- Directed by: Pilar Monsell
- Screenplay by: Pilar Monsell
- Produced by: Estudi Playtime S. L.
- Starring: Apollinaire, Emmanuel, Martin, Mama
- Cinematography: Pilar Monsell
- Edited by: Pilar Monsell
- Release date: 2008;
- Running time: 28 minutes
- Country: Spain

= Distancias (film) =

Distancias is a Spanish 2008 short documentary film.

== Synopsis ==
A group of refugees from the Congo are stuck in Rabat, Morocco. The Spanish borderline stops them from entering Europe. In a room on the outskirts of the city they rehearse a theatrical piece based on their own experiences. An imperfect, unfinished staging. Real life and the stage are all mixed together. Apollinaire tells us, face to face, about the never-ending journey with an uncertain ending. Television images show us how many emigrants are expelled into the desert, forced to start their journey once more. Faces whose names are lost. Behind them, the empty spaces of what has already happened. Silent tracks that tell a story the same as ours.

== Awards ==
- Audience Award - 49 Festival dei Popoli, Florence 2008

== Festivals ==

Rompan Límites – Muestra de Cine Experimental de Maldonado (Uruguay).
“Border, displacement and creation.

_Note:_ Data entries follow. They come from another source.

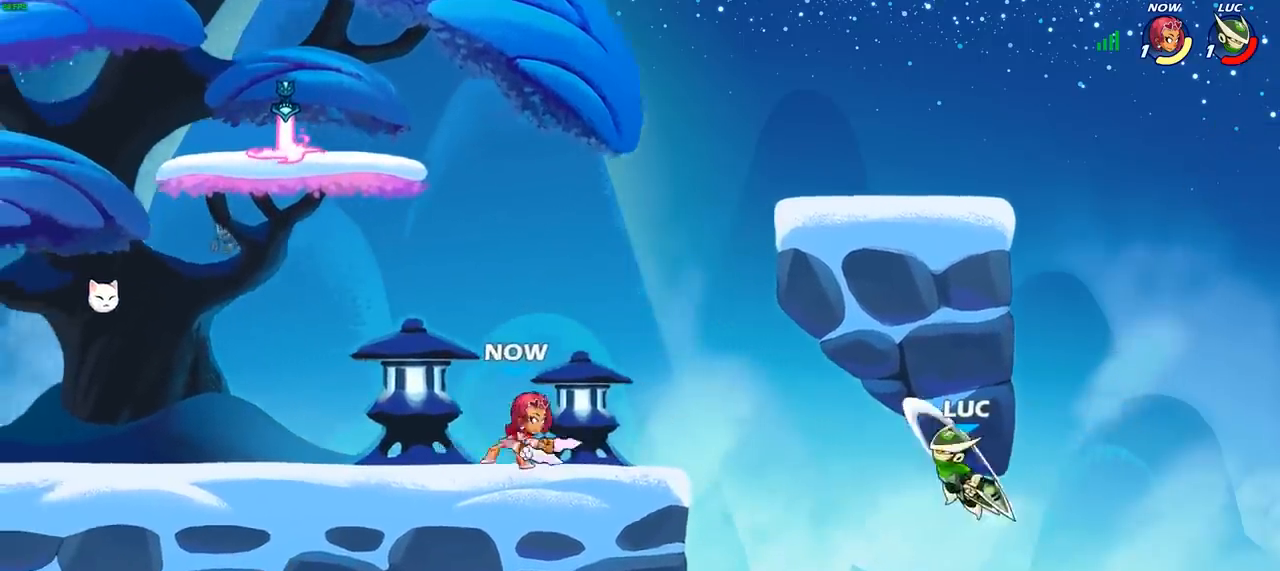
{"buttons": [], "left_stick": "up-left", "right_stick": "center", "events": [[67, "left_stick", "right"], [150, "left_stick", "center"], [200, "left_stick", "left"], [317, "CROSS", "down"], [317, "left_stick", "up-left"], [467, "CROSS", "up"]]}
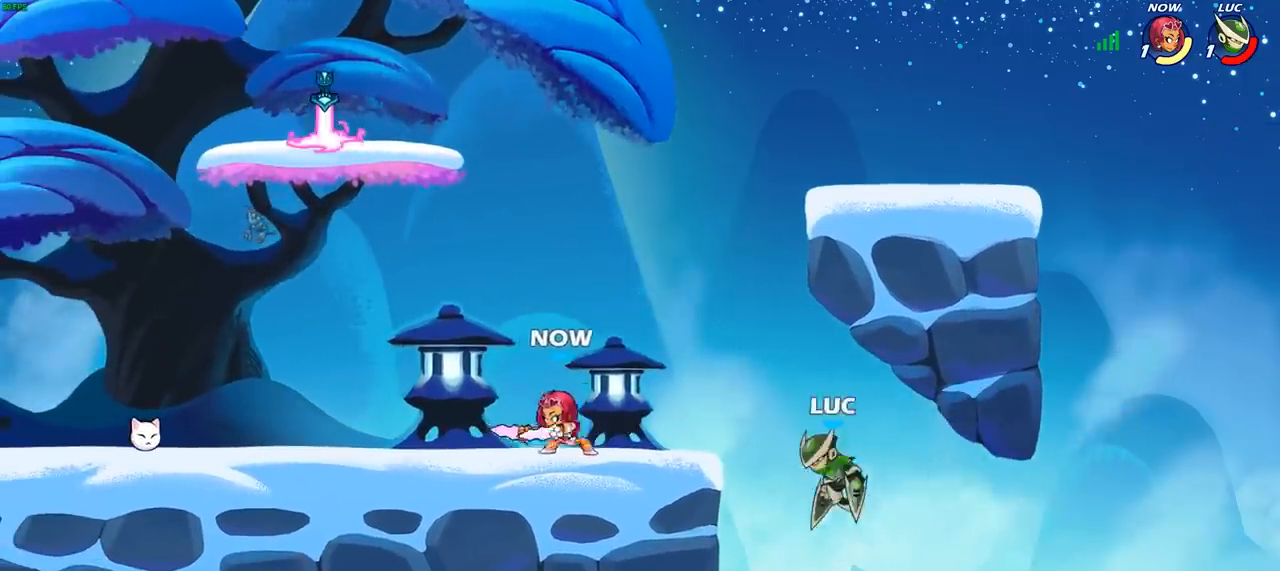
{"buttons": [], "left_stick": "down-left", "right_stick": "center", "events": [[183, "R2", "down"], [433, "left_stick", "down-left"], [483, "R2", "up"]]}
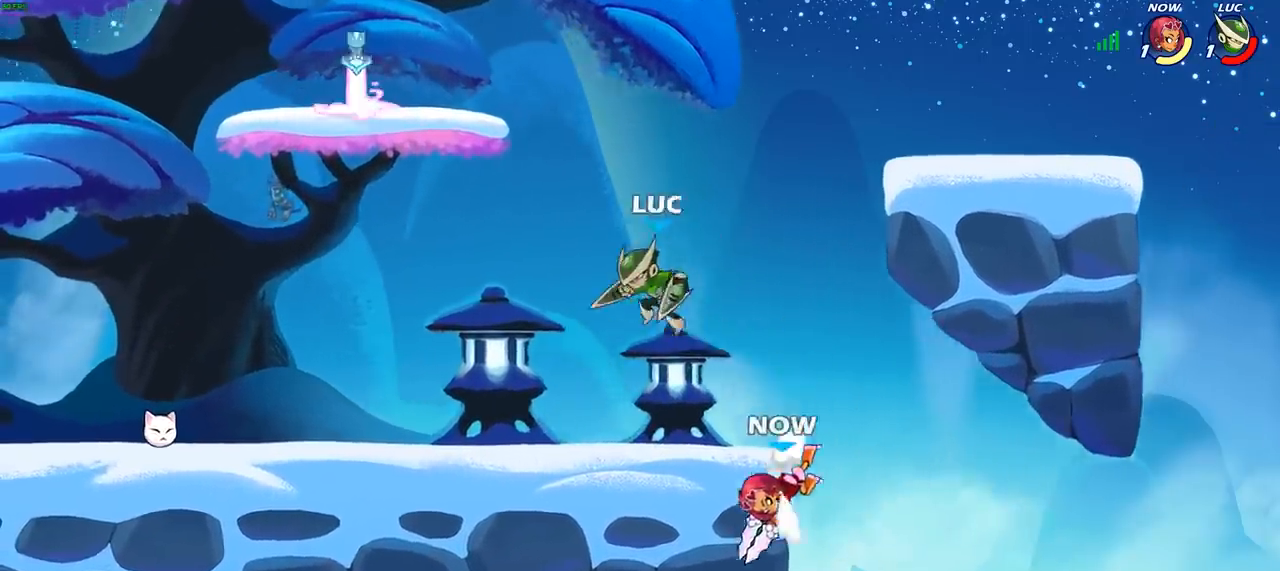
{"buttons": [], "left_stick": "left", "right_stick": "center", "events": [[183, "left_stick", "up-right"], [233, "left_stick", "right"], [433, "left_stick", "left"]]}
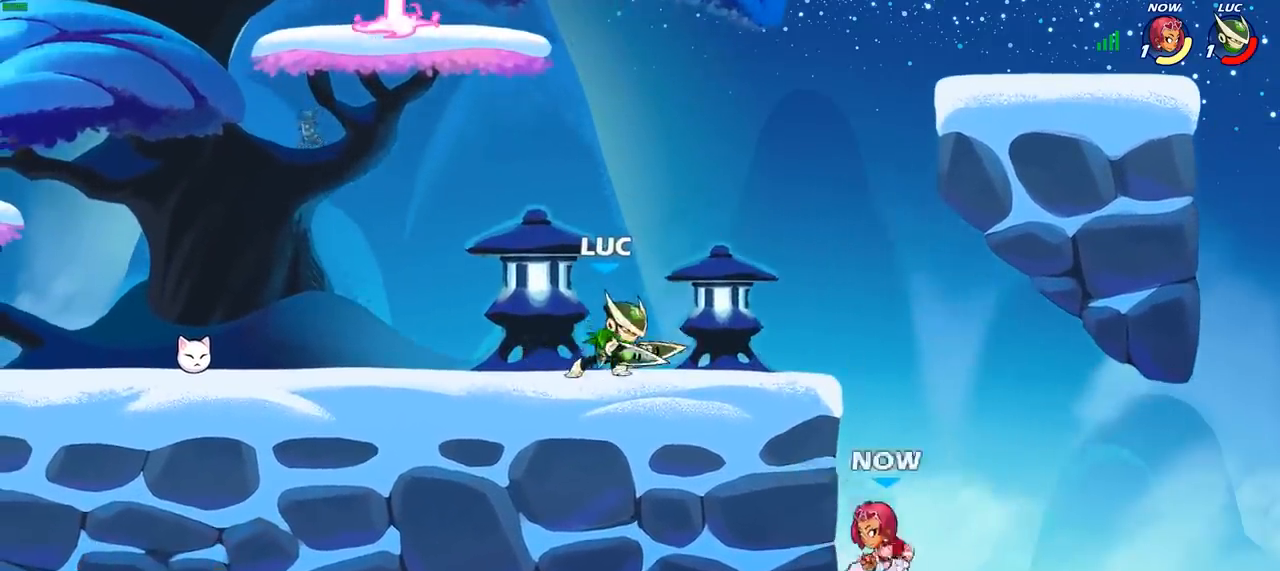
{"buttons": [], "left_stick": "right", "right_stick": "center", "events": [[67, "left_stick", "right"], [150, "left_stick", "down"], [167, "CIRCLE", "down"], [233, "CIRCLE", "up"], [267, "left_stick", "center"], [483, "left_stick", "right"]]}
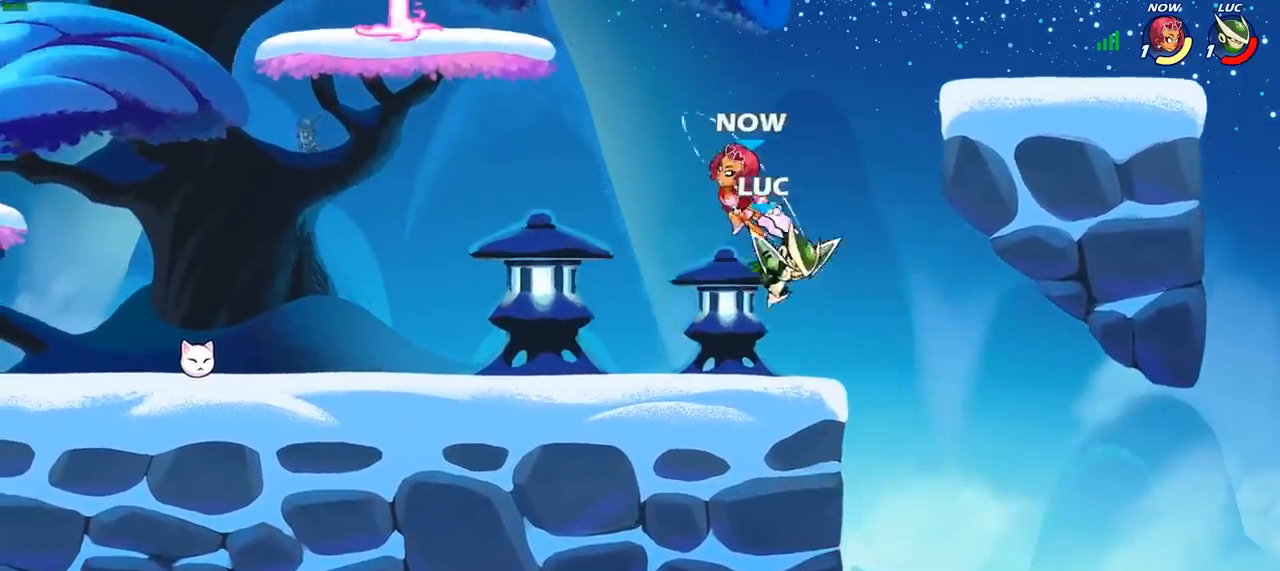
{"buttons": [], "left_stick": "left", "right_stick": "center", "events": [[33, "left_stick", "center"], [500, "left_stick", "left"]]}
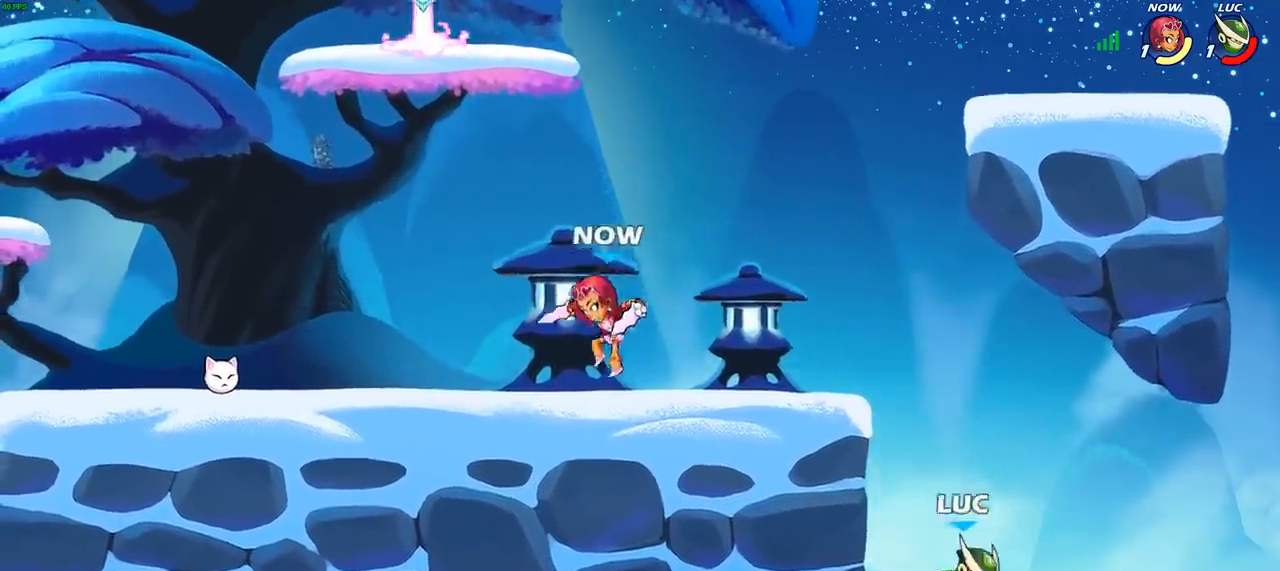
{"buttons": ["CROSS"], "left_stick": "up-left", "right_stick": "center", "events": [[100, "CROSS", "down"], [250, "CROSS", "up"], [400, "left_stick", "up-right"], [483, "CROSS", "down"], [500, "left_stick", "up-left"]]}
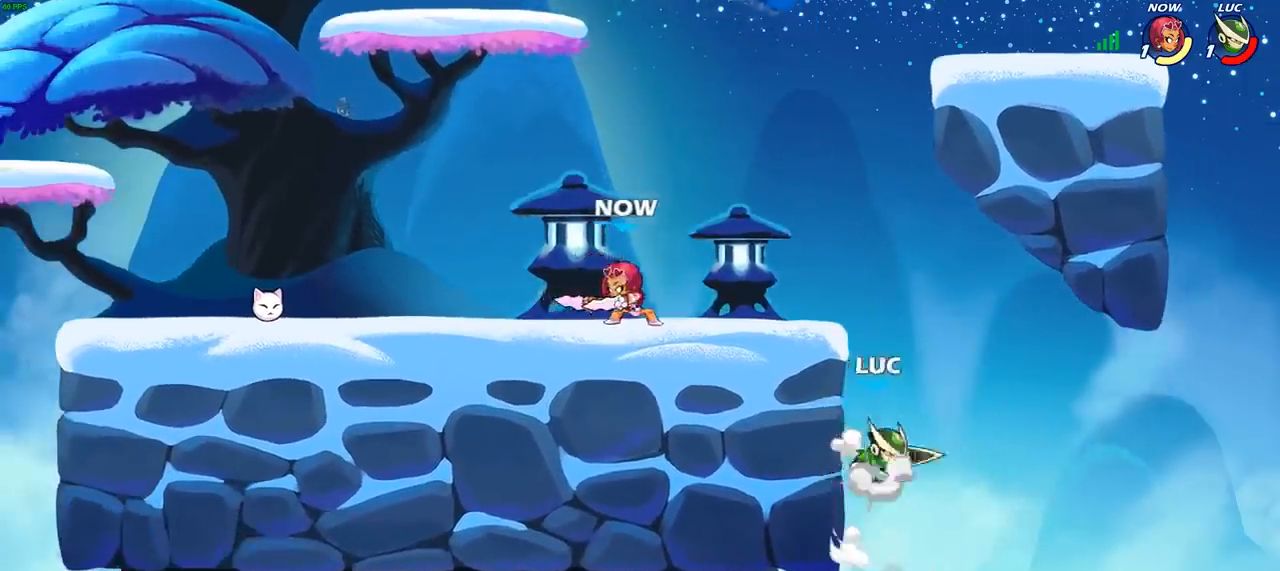
{"buttons": [], "left_stick": "up", "right_stick": "center", "events": [[17, "CROSS", "up"], [150, "CROSS", "down"], [217, "left_stick", "up"], [317, "CROSS", "up"], [317, "left_stick", "up-left"], [450, "left_stick", "up-right"], [500, "left_stick", "up"]]}
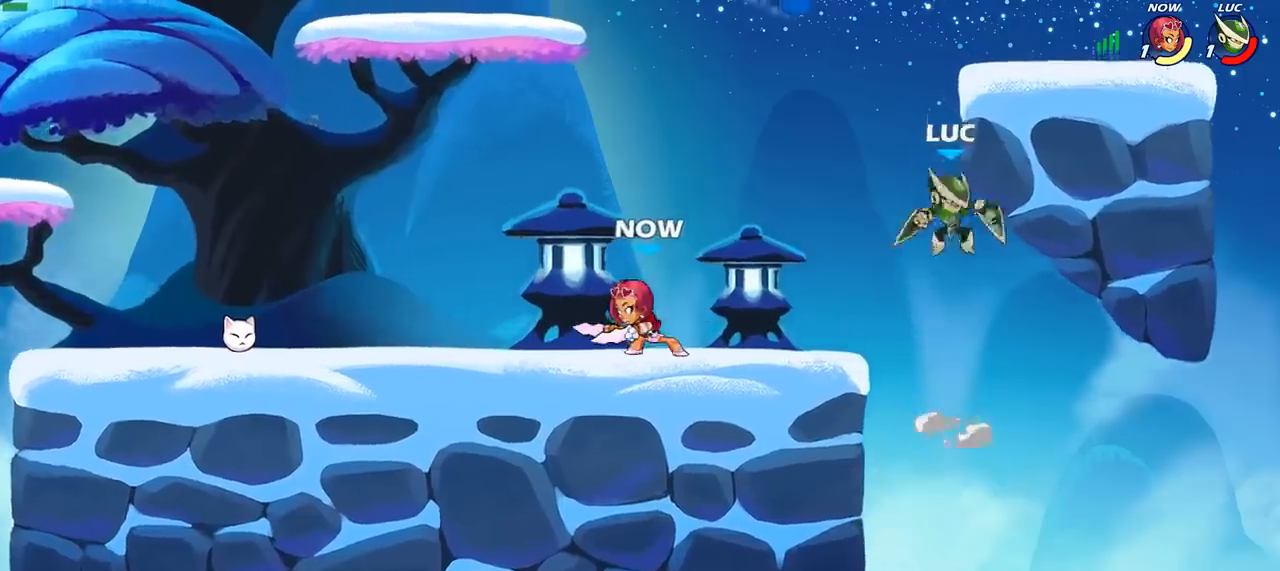
{"buttons": [], "left_stick": "up-left", "right_stick": "center", "events": [[33, "R2", "down"], [233, "R2", "up"], [250, "left_stick", "right"], [400, "CROSS", "down"], [483, "left_stick", "up-left"], [500, "CROSS", "up"]]}
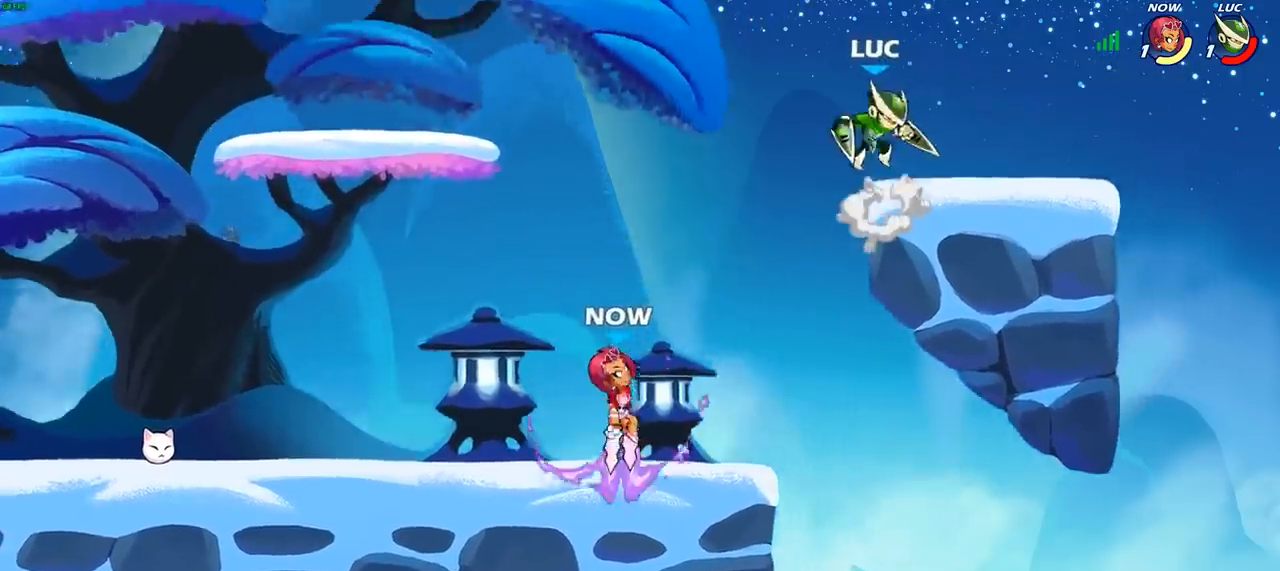
{"buttons": [], "left_stick": "down-left", "right_stick": "center", "events": [[250, "left_stick", "left"], [400, "left_stick", "down-left"]]}
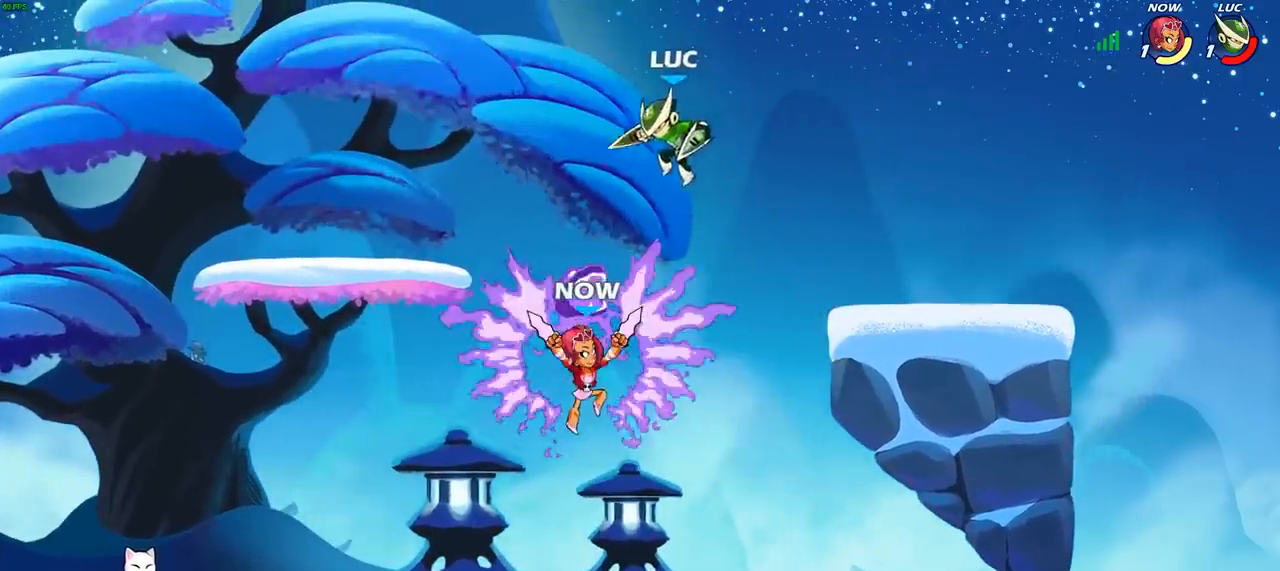
{"buttons": [], "left_stick": "center", "right_stick": "center", "events": [[67, "CIRCLE", "down"], [333, "CIRCLE", "up"], [383, "left_stick", "center"]]}
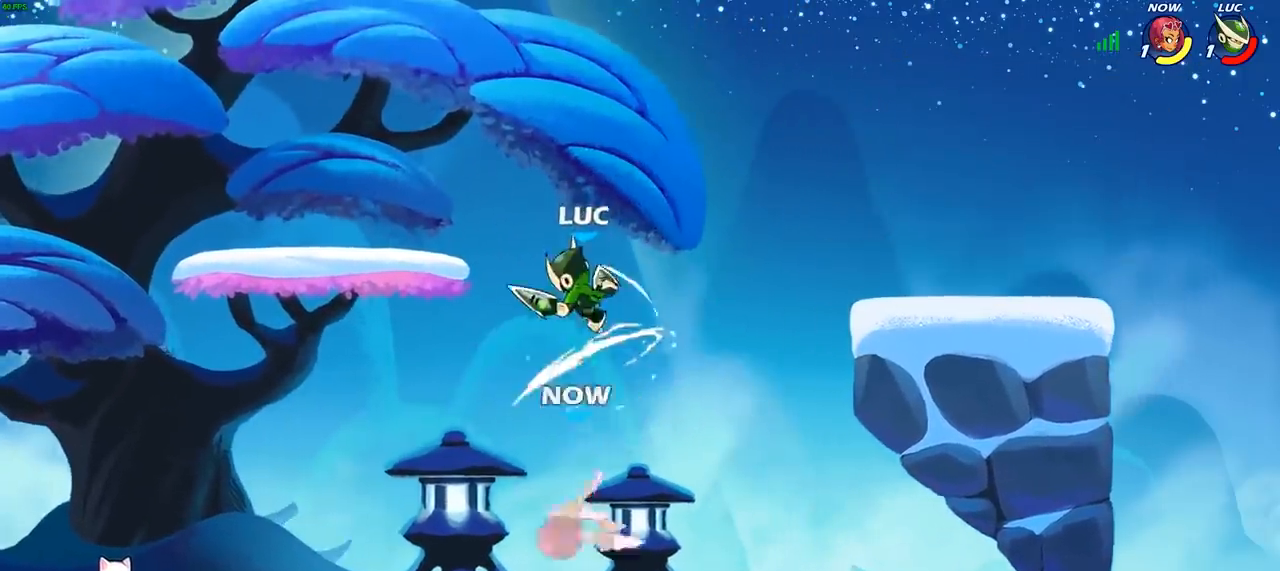
{"buttons": [], "left_stick": "left", "right_stick": "center", "events": [[183, "SQUARE", "down"], [267, "SQUARE", "up"], [283, "left_stick", "left"]]}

Questionen the contemporary” (Oporto).
I Festival de Cine Migrante de Bogotá.
Festival Migrant Scène de Toulouse y Burdeos.
I Festival de Cine Migrante de Buenos Aires.
IV Festival Sinima de Soria.
XV MedFilm Festival – Cine del Mediterráneo de Roma.
14 Festival Internacional de Cine de Ourense.
Perspektive 09 - Festival Internacional de Cine Documental de Nuremberg.
VI Festival de Cine Africano de Tarifa.
Muestra Ovni 2009, CCCB.
VI Documenta Madrid – Festival Internacional de Documentales.